Egypt deepens Horn of Africa maritime alignment with Somalia MoU

On Thursday, Somalia’s federal government signed a formal memorandum of understanding (MoU) with Egypt focused on expanding bilateral cooperation in maritime transport and port development. This new agreement comes just six weeks after Egypt finalized a separate Red Sea port connectivity deal with Eritrea, marking the latest step in a rapidly shifting alignment of power across the Horn of Africa.

According to Somalia’s official national news agency, the MoU lays out a structured cooperation framework between Egypt’s Ministry of Transport and Somalia’s Ministry of Ports and Marine Transport. Mohamed Nur, Somalia’s top ports and marine transport official, emphasized that the pact delivers multiple strategic benefits for his country. It deepens cross-border international collaboration in the maritime sector, advances Somalia’s core national strategic priorities, lends critical support to the country’s National Transformation Plan, and solidifies Somalia’s expanding influence in both regional and global maritime industries.

The latest agreement follows a high-profile June summit held in Cairo between Egyptian President Abdel Fattah el-Sisi and Eritrean President Isaias Afwerki, where the two leaders agreed to deepen defense coordination and bilateral cooperation. At that meeting, Cairo and Asmara issued a clear joint stance: all governance and security matters for the Red Sea and Gulf of Aden must be handled exclusively by nations that border the waterways. This carefully worded position deliberately excludes landlocked Ethiopia, which has held no sovereign Red Sea access since Eritrea gained independence in 1993.

This unified front has sparked sharp pushback from Addis Ababa. As early as May, Ethiopia’s Ministry of Foreign Affairs publicly accused Egypt of pursuing a deliberate “encirclement” strategy designed to undermine Ethiopia after the country prioritized gaining sovereign direct access to the Red Sea as a core national goal. Ethiopian Prime Minister Abiy Ahmed has repeatedly framed direct Red Sea access as an “existential question” for Ethiopia, tying it to the country’s long-term economic growth and strategic survival, while consistently maintaining that Ethiopia will pursue this goal through peaceful means.

The growing tripartite alignment between Egypt, Eritrea, and Somalia traces its origins to January 2024, when Ethiopia signed a separate MoU with the breakaway region of Somaliland to secure commercial and naval access to the Red Sea. That deal immediately triggered widespread backlash from Somalia and its regional partners. By October 2024, Sisi, Afwerki, and Somali President Hassan Sheikh Mohamud gathered for a tripartite summit in Asmara, where they agreed to strengthen cross-border cooperation on security and border protection. The summit’s final communiqué stressed “unequivocal respect for the sovereignty and territorial integrity of all states”, wording widely interpreted as a direct rebuke of Ethiopia’s deal with Somaliland.

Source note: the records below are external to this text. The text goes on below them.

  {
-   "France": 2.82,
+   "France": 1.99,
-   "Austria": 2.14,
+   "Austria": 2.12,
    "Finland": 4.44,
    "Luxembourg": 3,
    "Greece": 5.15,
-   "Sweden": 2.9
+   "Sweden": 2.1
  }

Bilateral alignment between Egypt and Eritrea has continued to deepen in the months following that meeting. In October 2025, Afwerki traveled to Cairo for talks with Sisi, where the two leaders confirmed their governments hold fully converging views on political and security developments in both Sudan and Somalia. The pair reaffirmed their unwavering commitment to upholding the territorial integrity of all nations, voiced explicit support for Sudan’s official Sudanese Armed Forces, and opposed the creation of any parallel governing entities within Sudan.

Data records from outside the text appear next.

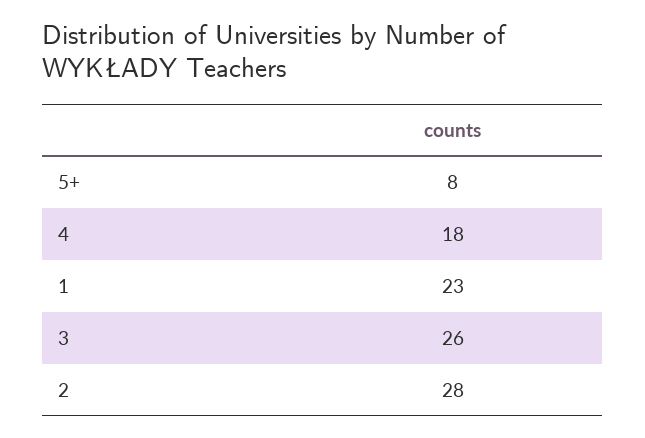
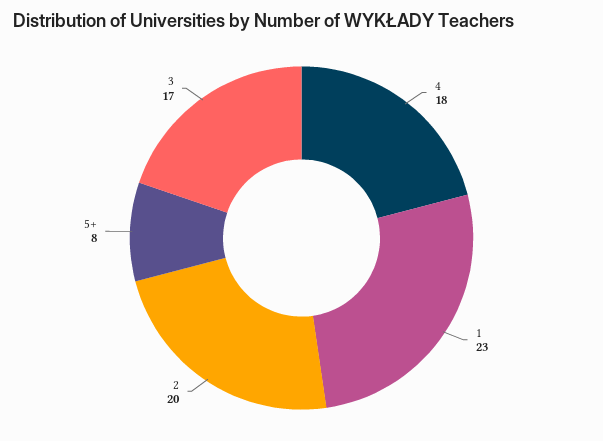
  {
    "5+": 8,
    "4": 18,
    "1": 23,
-   "3": 26,
+   "3": 17,
-   "2": 28
+   "2": 20
  }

The new Somalia-Egypt maritime MoU makes clear that a cohesive regional bloc stretching from the Gulf of Suez at the northern end of the Red Sea all the way to the Gulf of Aden in the south is now fully taking shape. Regional analysts have increasingly described the Egypt-Eritrea-Somalia partnership as an emerging “axis of power” that is positioned to exert coordinated diplomatic, military, and economic pressure on Ethiopia from multiple directions. This dynamic compounds existing tensions between the parties, which already include a long-running, unresolved dispute over the Grand Ethiopian Renaissance Dam on the Nile River.

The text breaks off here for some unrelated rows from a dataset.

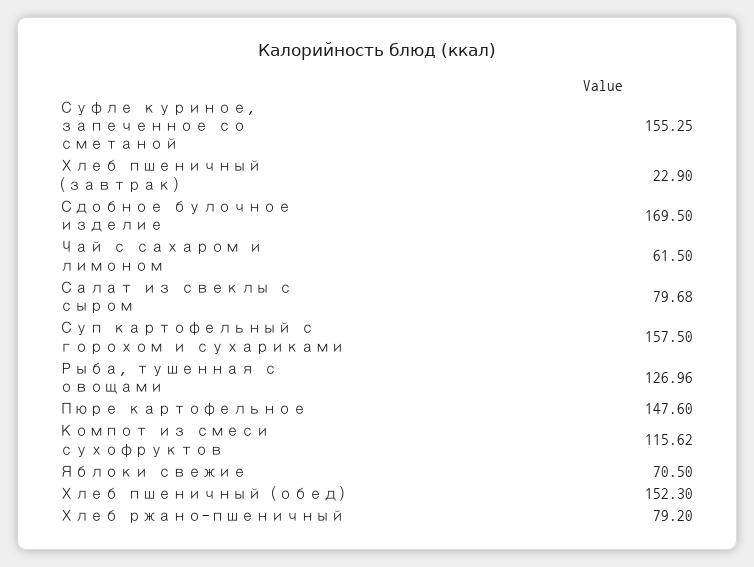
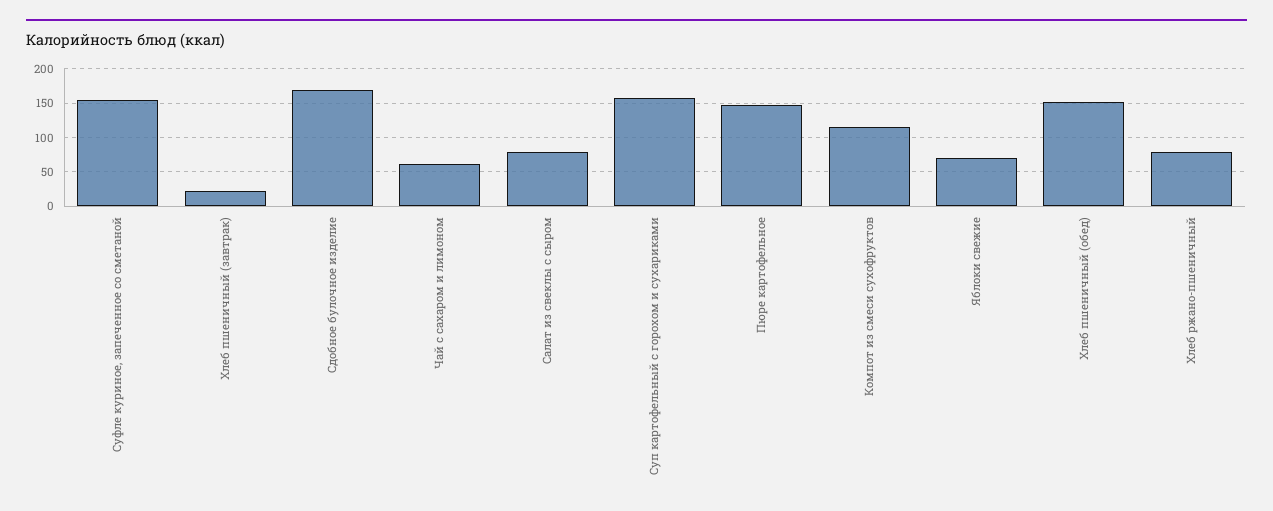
  {
    "Суфле куриное, запеченное со сметаной": 155.25,
    "Хлеб пшеничный (завтрак)": 22.9,
    "Сдобное булочное изделие": 169.5,
    "Чай с сахаром и лимоном": 61.5,
    "Салат из свеклы с сыром": 79.68,
    "Суп картофельный с горохом и сухариками": 157.5,
-   "Рыба, тушенная с овощами": 126.96,
    "Пюре картофельное": 147.6,
    "Компот из смеси сухофруктов": 115.62,
    "Яблоки свежие": 70.5,
    "Хлеб пшеничный (обед)": 152.3,
    "Хлеб ржано-пшеничный": 79.2
  }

Beyond economic and maritime cooperation, Egypt has also been steadily expanding its military footprint within Somalia as part of the African Union Support and Stabilisation Mission in the country. That expansion has included deploying military personnel, running specialized training programs for Somali security forces, shipping military equipment, and planning joint military exercises with Somali national troops.